> **Assigned task**: Present every line of text from the records below as a Markdown table with the columns "Row" and "Text", numbering the rows and skipping blank lines. Leave the pictures out of the table.

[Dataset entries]
*** Begin section ***

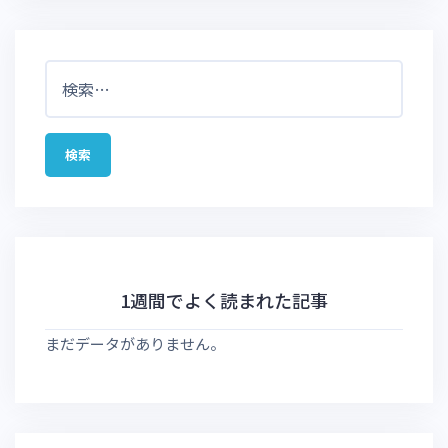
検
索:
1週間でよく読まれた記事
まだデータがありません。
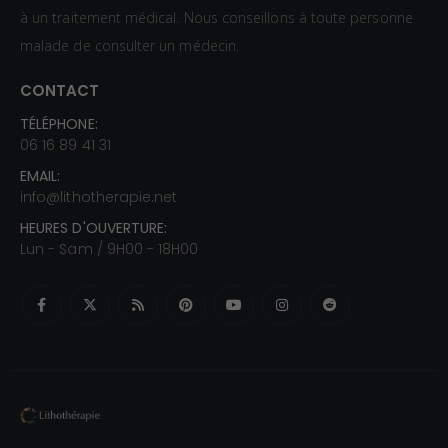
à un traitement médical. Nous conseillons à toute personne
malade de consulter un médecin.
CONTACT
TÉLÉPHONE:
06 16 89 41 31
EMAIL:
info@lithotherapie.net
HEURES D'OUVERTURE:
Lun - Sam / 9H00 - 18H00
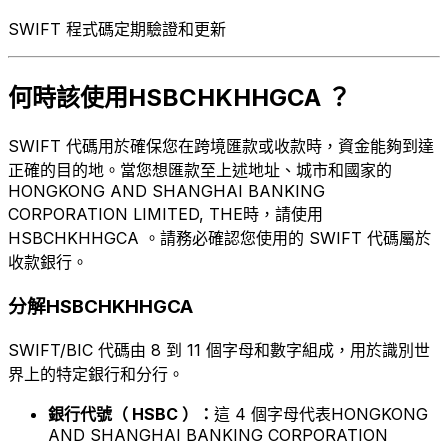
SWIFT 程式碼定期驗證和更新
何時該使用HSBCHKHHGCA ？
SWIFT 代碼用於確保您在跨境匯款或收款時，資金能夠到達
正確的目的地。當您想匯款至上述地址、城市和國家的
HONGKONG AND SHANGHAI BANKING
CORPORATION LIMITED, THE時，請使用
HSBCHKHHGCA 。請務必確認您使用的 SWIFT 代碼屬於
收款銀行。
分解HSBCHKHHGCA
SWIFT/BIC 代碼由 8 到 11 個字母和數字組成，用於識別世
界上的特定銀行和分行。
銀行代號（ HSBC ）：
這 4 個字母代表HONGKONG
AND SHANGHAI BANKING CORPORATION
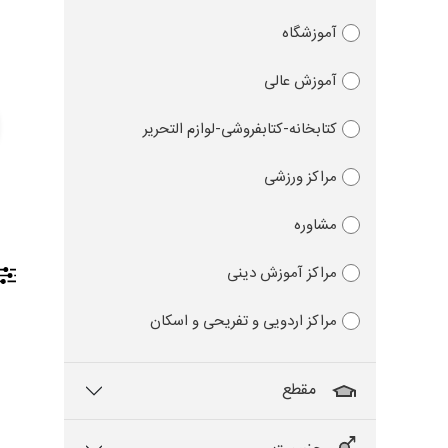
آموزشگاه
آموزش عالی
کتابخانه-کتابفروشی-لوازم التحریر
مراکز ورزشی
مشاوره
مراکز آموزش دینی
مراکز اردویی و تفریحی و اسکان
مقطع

*** End section ***

> **Task solution**:
| Row | Text |
|---|---|
| 1 | 検 |
| 2 | 索: |
| 3 | 1週間でよく読まれた記事 |
| 4 | まだデータがありません。 |
| 5 | à un traitement médical. Nous conseillons à toute personne |
| 6 | malade de consulter un médecin. |
| 7 | CONTACT |
| 8 | TÉLÉPHONE: |
| 9 | 06 16 89 41 31 |
| 10 | EMAIL: |
| 11 | info@lithotherapie.net |
| 12 | HEURES D'OUVERTURE: |
| 13 | Lun - Sam / 9H00 - 18H00 |
| 14 | SWIFT 程式碼定期驗證和更新 |
| 15 | 何時該使用HSBCHKHHGCA ？ |
| 16 | SWIFT 代碼用於確保您在跨境匯款或收款時，資金能夠到達 |
| 17 | 正確的目的地。當您想匯款至上述地址、城市和國家的 |
| 18 | HONGKONG AND SHANGHAI BANKING |
| 19 | CORPORATION LIMITED, THE時，請使用 |
| 20 | HSBCHKHHGCA 。請務必確認您使用的 SWIFT 代碼屬於 |
| 21 | 收款銀行。 |
| 22 | 分解HSBCHKHHGCA |
| 23 | SWIFT/BIC 代碼由 8 到 11 個字母和數字組成，用於識別世 |
| 24 | 界上的特定銀行和分行。 |
| 25 | 銀行代號（ HSBC ）： |
| 26 | 這 4 個字母代表HONGKONG |
| 27 | AND SHANGHAI BANKING CORPORATION |
| 28 | آموزشگاه |
| 29 | آموزش عالی |
| 30 | کتابخانه-کتابفروشی-لوازم التحریر |
| 31 | مراکز ورزشی |
| 32 | مشاوره |
| 33 | مراکز آموزش دینی |
| 34 | مراکز اردویی و تفریحی و اسکان |
| 35 | مقطع |